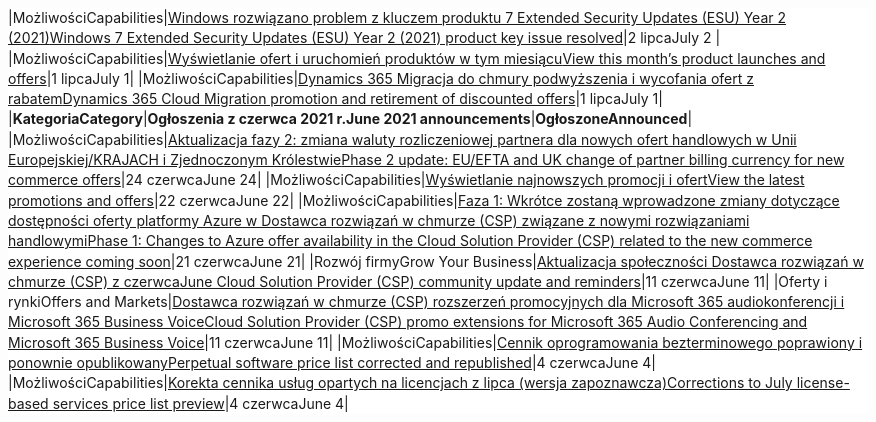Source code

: |<span data-ttu-id="9ccb9-130">Możliwości</span><span class="sxs-lookup"><span data-stu-id="9ccb9-130">Capabilities</span></span>|[<span data-ttu-id="9ccb9-131">Windows rozwiązano problem z kluczem produktu 7 Extended Security Updates (ESU) Year 2 (2021)</span><span class="sxs-lookup"><span data-stu-id="9ccb9-131">Windows 7 Extended Security Updates (ESU) Year 2 (2021) product key issue resolved</span></span>](2021-july.md#3)|<span data-ttu-id="9ccb9-132">2 lipca</span><span class="sxs-lookup"><span data-stu-id="9ccb9-132">July 2</span></span> |
|<span data-ttu-id="9ccb9-133">Możliwości</span><span class="sxs-lookup"><span data-stu-id="9ccb9-133">Capabilities</span></span>|[<span data-ttu-id="9ccb9-134">Wyświetlanie ofert i uruchomień produktów w tym miesiącu</span><span class="sxs-lookup"><span data-stu-id="9ccb9-134">View this month’s product launches and offers</span></span>](2021-july.md#2)|<span data-ttu-id="9ccb9-135">1 lipca</span><span class="sxs-lookup"><span data-stu-id="9ccb9-135">July 1</span></span>|
|<span data-ttu-id="9ccb9-136">Możliwości</span><span class="sxs-lookup"><span data-stu-id="9ccb9-136">Capabilities</span></span>|[<span data-ttu-id="9ccb9-137">Dynamics 365 Migracja do chmury podwyższenia i wycofania ofert z rabatem</span><span class="sxs-lookup"><span data-stu-id="9ccb9-137">Dynamics 365 Cloud Migration promotion and retirement of discounted offers</span></span>](2021-july.md#1)|<span data-ttu-id="9ccb9-138">1 lipca</span><span class="sxs-lookup"><span data-stu-id="9ccb9-138">July 1</span></span>|
|<span data-ttu-id="9ccb9-139">**Kategoria**</span><span class="sxs-lookup"><span data-stu-id="9ccb9-139">**Category**</span></span>|<span data-ttu-id="9ccb9-140">**Ogłoszenia z czerwca 2021 r.**</span><span class="sxs-lookup"><span data-stu-id="9ccb9-140">**June 2021 announcements**</span></span>|<span data-ttu-id="9ccb9-141">**Ogłoszone**</span><span class="sxs-lookup"><span data-stu-id="9ccb9-141">**Announced**</span></span>|
|<span data-ttu-id="9ccb9-142">Możliwości</span><span class="sxs-lookup"><span data-stu-id="9ccb9-142">Capabilities</span></span>|[<span data-ttu-id="9ccb9-143">Aktualizacja fazy 2: zmiana waluty rozliczeniowej partnera dla nowych ofert handlowych w Unii Europejskiej/KRAJACH i Zjednoczonym Królestwie</span><span class="sxs-lookup"><span data-stu-id="9ccb9-143">Phase 2 update: EU/EFTA and UK change of partner billing currency for new commerce offers</span></span>](2021-june.md#9)|<span data-ttu-id="9ccb9-144">24 czerwca</span><span class="sxs-lookup"><span data-stu-id="9ccb9-144">June 24</span></span>|
|<span data-ttu-id="9ccb9-145">Możliwości</span><span class="sxs-lookup"><span data-stu-id="9ccb9-145">Capabilities</span></span>|[<span data-ttu-id="9ccb9-146">Wyświetlanie najnowszych promocji i ofert</span><span class="sxs-lookup"><span data-stu-id="9ccb9-146">View the latest promotions and offers</span></span>](2021-june.md#8)|<span data-ttu-id="9ccb9-147">22 czerwca</span><span class="sxs-lookup"><span data-stu-id="9ccb9-147">June 22</span></span>|
|<span data-ttu-id="9ccb9-148">Możliwości</span><span class="sxs-lookup"><span data-stu-id="9ccb9-148">Capabilities</span></span>|[<span data-ttu-id="9ccb9-149">Faza 1: Wkrótce zostaną wprowadzone zmiany dotyczące dostępności oferty platformy Azure w Dostawca rozwiązań w chmurze (CSP) związane z nowymi rozwiązaniami handlowymi</span><span class="sxs-lookup"><span data-stu-id="9ccb9-149">Phase 1: Changes to Azure offer availability in the Cloud Solution Provider (CSP) related to the new commerce experience coming soon</span></span>](2021-june.md#7)|<span data-ttu-id="9ccb9-150">21 czerwca</span><span class="sxs-lookup"><span data-stu-id="9ccb9-150">June 21</span></span>|
|<span data-ttu-id="9ccb9-151">Rozwój firmy</span><span class="sxs-lookup"><span data-stu-id="9ccb9-151">Grow Your Business</span></span>|[<span data-ttu-id="9ccb9-152">Aktualizacja społeczności Dostawca rozwiązań w chmurze (CSP) z czerwca</span><span class="sxs-lookup"><span data-stu-id="9ccb9-152">June Cloud Solution Provider (CSP) community update and reminders</span></span>](2021-june.md#6)|<span data-ttu-id="9ccb9-153">11 czerwca</span><span class="sxs-lookup"><span data-stu-id="9ccb9-153">June 11</span></span>|
|<span data-ttu-id="9ccb9-154">Oferty i rynki</span><span class="sxs-lookup"><span data-stu-id="9ccb9-154">Offers and Markets</span></span>|[<span data-ttu-id="9ccb9-155">Dostawca rozwiązań w chmurze (CSP) rozszerzeń promocyjnych dla Microsoft 365 audiokonferencji i Microsoft 365 Business Voice</span><span class="sxs-lookup"><span data-stu-id="9ccb9-155">Cloud Solution Provider (CSP) promo extensions for Microsoft 365 Audio Conferencing and Microsoft 365 Business Voice</span></span>](2021-june.md#5)|<span data-ttu-id="9ccb9-156">11 czerwca</span><span class="sxs-lookup"><span data-stu-id="9ccb9-156">June 11</span></span>|
|<span data-ttu-id="9ccb9-157">Możliwości</span><span class="sxs-lookup"><span data-stu-id="9ccb9-157">Capabilities</span></span>|[<span data-ttu-id="9ccb9-158">Cennik oprogramowania bezterminowego poprawiony i ponownie opublikowany</span><span class="sxs-lookup"><span data-stu-id="9ccb9-158">Perpetual software price list corrected and republished</span></span>](2021-june.md#4)|<span data-ttu-id="9ccb9-159">4 czerwca</span><span class="sxs-lookup"><span data-stu-id="9ccb9-159">June 4</span></span>|
|<span data-ttu-id="9ccb9-160">Możliwości</span><span class="sxs-lookup"><span data-stu-id="9ccb9-160">Capabilities</span></span>|[<span data-ttu-id="9ccb9-161">Korekta cennika usług opartych na licencjach z lipca (wersja zapoznawcza)</span><span class="sxs-lookup"><span data-stu-id="9ccb9-161">Corrections to July license-based services price list preview</span></span>](2021-june.md#3)|<span data-ttu-id="9ccb9-162">4 czerwca</span><span class="sxs-lookup"><span data-stu-id="9ccb9-162">June 4</span></span>|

####

The task:
Please write out the source text of all the entries again, switching every "Capabilities" to "Features" and changing nothing else. Leave the pictures out.

Solution for this task:
Source code

: |<span data-ttu-id="9ccb9-130">Możliwości</span><span class="sxs-lookup"><span data-stu-id="9ccb9-130">Features</span></span>|[<span data-ttu-id="9ccb9-131">Windows rozwiązano problem z kluczem produktu 7 Extended Security Updates (ESU) Year 2 (2021)</span><span class="sxs-lookup"><span data-stu-id="9ccb9-131">Windows 7 Extended Security Updates (ESU) Year 2 (2021) product key issue resolved</span></span>](2021-july.md#3)|<span data-ttu-id="9ccb9-132">2 lipca</span><span class="sxs-lookup"><span data-stu-id="9ccb9-132">July 2</span></span> |
|<span data-ttu-id="9ccb9-133">Możliwości</span><span class="sxs-lookup"><span data-stu-id="9ccb9-133">Features</span></span>|[<span data-ttu-id="9ccb9-134">Wyświetlanie ofert i uruchomień produktów w tym miesiącu</span><span class="sxs-lookup"><span data-stu-id="9ccb9-134">View this month’s product launches and offers</span></span>](2021-july.md#2)|<span data-ttu-id="9ccb9-135">1 lipca</span><span class="sxs-lookup"><span data-stu-id="9ccb9-135">July 1</span></span>|
|<span data-ttu-id="9ccb9-136">Możliwości</span><span class="sxs-lookup"><span data-stu-id="9ccb9-136">Features</span></span>|[<span data-ttu-id="9ccb9-137">Dynamics 365 Migracja do chmury podwyższenia i wycofania ofert z rabatem</span><span class="sxs-lookup"><span data-stu-id="9ccb9-137">Dynamics 365 Cloud Migration promotion and retirement of discounted offers</span></span>](2021-july.md#1)|<span data-ttu-id="9ccb9-138">1 lipca</span><span class="sxs-lookup"><span data-stu-id="9ccb9-138">July 1</span></span>|
|<span data-ttu-id="9ccb9-139">**Kategoria**</span><span class="sxs-lookup"><span data-stu-id="9ccb9-139">**Category**</span></span>|<span data-ttu-id="9ccb9-140">**Ogłoszenia z czerwca 2021 r.**</span><span class="sxs-lookup"><span data-stu-id="9ccb9-140">**June 2021 announcements**</span></span>|<span data-ttu-id="9ccb9-141">**Ogłoszone**</span><span class="sxs-lookup"><span data-stu-id="9ccb9-141">**Announced**</span></span>|
|<span data-ttu-id="9ccb9-142">Możliwości</span><span class="sxs-lookup"><span data-stu-id="9ccb9-142">Features</span></span>|[<span data-ttu-id="9ccb9-143">Aktualizacja fazy 2: zmiana waluty rozliczeniowej partnera dla nowych ofert handlowych w Unii Europejskiej/KRAJACH i Zjednoczonym Królestwie</span><span class="sxs-lookup"><span data-stu-id="9ccb9-143">Phase 2 update: EU/EFTA and UK change of partner billing currency for new commerce offers</span></span>](2021-june.md#9)|<span data-ttu-id="9ccb9-144">24 czerwca</span><span class="sxs-lookup"><span data-stu-id="9ccb9-144">June 24</span></span>|
|<span data-ttu-id="9ccb9-145">Możliwości</span><span class="sxs-lookup"><span data-stu-id="9ccb9-145">Features</span></span>|[<span data-ttu-id="9ccb9-146">Wyświetlanie najnowszych promocji i ofert</span><span class="sxs-lookup"><span data-stu-id="9ccb9-146">View the latest promotions and offers</span></span>](2021-june.md#8)|<span data-ttu-id="9ccb9-147">22 czerwca</span><span class="sxs-lookup"><span data-stu-id="9ccb9-147">June 22</span></span>|
|<span data-ttu-id="9ccb9-148">Możliwości</span><span class="sxs-lookup"><span data-stu-id="9ccb9-148">Features</span></span>|[<span data-ttu-id="9ccb9-149">Faza 1: Wkrótce zostaną wprowadzone zmiany dotyczące dostępności oferty platformy Azure w Dostawca rozwiązań w chmurze (CSP) związane z nowymi rozwiązaniami handlowymi</span><span class="sxs-lookup"><span data-stu-id="9ccb9-149">Phase 1: Changes to Azure offer availability in the Cloud Solution Provider (CSP) related to the new commerce experience coming soon</span></span>](2021-june.md#7)|<span data-ttu-id="9ccb9-150">21 czerwca</span><span class="sxs-lookup"><span data-stu-id="9ccb9-150">June 21</span></span>|
|<span data-ttu-id="9ccb9-151">Rozwój firmy</span><span class="sxs-lookup"><span data-stu-id="9ccb9-151">Grow Your Business</span></span>|[<span data-ttu-id="9ccb9-152">Aktualizacja społeczności Dostawca rozwiązań w chmurze (CSP) z czerwca</span><span class="sxs-lookup"><span data-stu-id="9ccb9-152">June Cloud Solution Provider (CSP) community update and reminders</span></span>](2021-june.md#6)|<span data-ttu-id="9ccb9-153">11 czerwca</span><span class="sxs-lookup"><span data-stu-id="9ccb9-153">June 11</span></span>|
|<span data-ttu-id="9ccb9-154">Oferty i rynki</span><span class="sxs-lookup"><span data-stu-id="9ccb9-154">Offers and Markets</span></span>|[<span data-ttu-id="9ccb9-155">Dostawca rozwiązań w chmurze (CSP) rozszerzeń promocyjnych dla Microsoft 365 audiokonferencji i Microsoft 365 Business Voice</span><span class="sxs-lookup"><span data-stu-id="9ccb9-155">Cloud Solution Provider (CSP) promo extensions for Microsoft 365 Audio Conferencing and Microsoft 365 Business Voice</span></span>](2021-june.md#5)|<span data-ttu-id="9ccb9-156">11 czerwca</span><span class="sxs-lookup"><span data-stu-id="9ccb9-156">June 11</span></span>|
|<span data-ttu-id="9ccb9-157">Możliwości</span><span class="sxs-lookup"><span data-stu-id="9ccb9-157">Features</span></span>|[<span data-ttu-id="9ccb9-158">Cennik oprogramowania bezterminowego poprawiony i ponownie opublikowany</span><span class="sxs-lookup"><span data-stu-id="9ccb9-158">Perpetual software price list corrected and republished</span></span>](2021-june.md#4)|<span data-ttu-id="9ccb9-159">4 czerwca</span><span class="sxs-lookup"><span data-stu-id="9ccb9-159">June 4</span></span>|
|<span data-ttu-id="9ccb9-160">Możliwości</span><span class="sxs-lookup"><span data-stu-id="9ccb9-160">Features</span></span>|[<span data-ttu-id="9ccb9-161">Korekta cennika usług opartych na licencjach z lipca (wersja zapoznawcza)</span><span class="sxs-lookup"><span data-stu-id="9ccb9-161">Corrections to July license-based services price list preview</span></span>](2021-june.md#3)|<span data-ttu-id="9ccb9-162">4 czerwca</span><span class="sxs-lookup"><span data-stu-id="9ccb9-162">June 4</span></span>|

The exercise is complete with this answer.